EXCERPTED DATA:
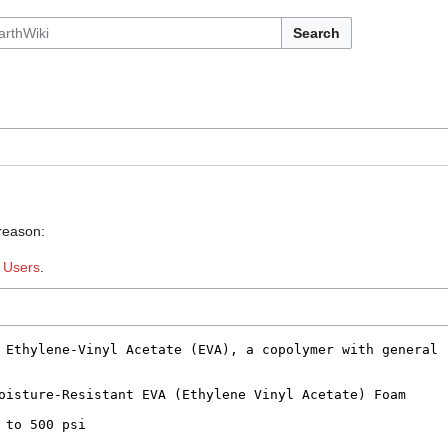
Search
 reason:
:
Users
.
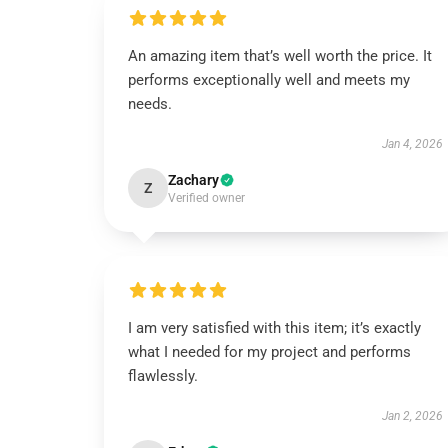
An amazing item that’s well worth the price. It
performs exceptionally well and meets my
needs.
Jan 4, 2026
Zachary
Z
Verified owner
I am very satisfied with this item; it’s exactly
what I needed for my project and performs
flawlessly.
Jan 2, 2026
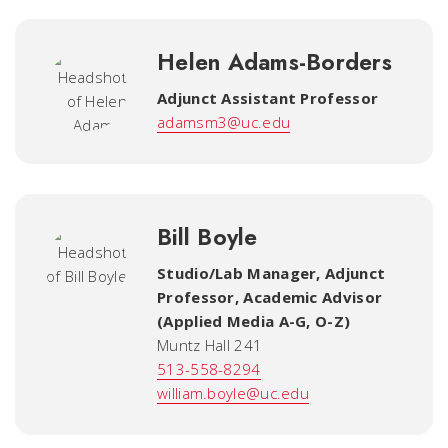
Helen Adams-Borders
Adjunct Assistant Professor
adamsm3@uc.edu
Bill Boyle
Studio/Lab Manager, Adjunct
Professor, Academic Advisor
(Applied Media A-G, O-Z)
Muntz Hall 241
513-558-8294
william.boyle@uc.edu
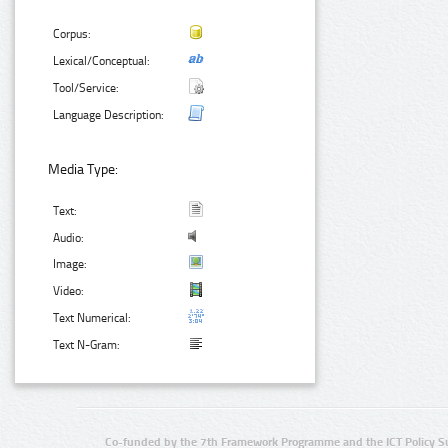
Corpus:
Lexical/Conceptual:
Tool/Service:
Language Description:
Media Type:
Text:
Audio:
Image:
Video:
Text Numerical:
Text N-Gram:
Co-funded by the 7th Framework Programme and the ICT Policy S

THE PROBLEM: From the records above, report the number of lines that hold the string "performs" and add nothing.

SOLUTION TO THIS EXERCISE: 2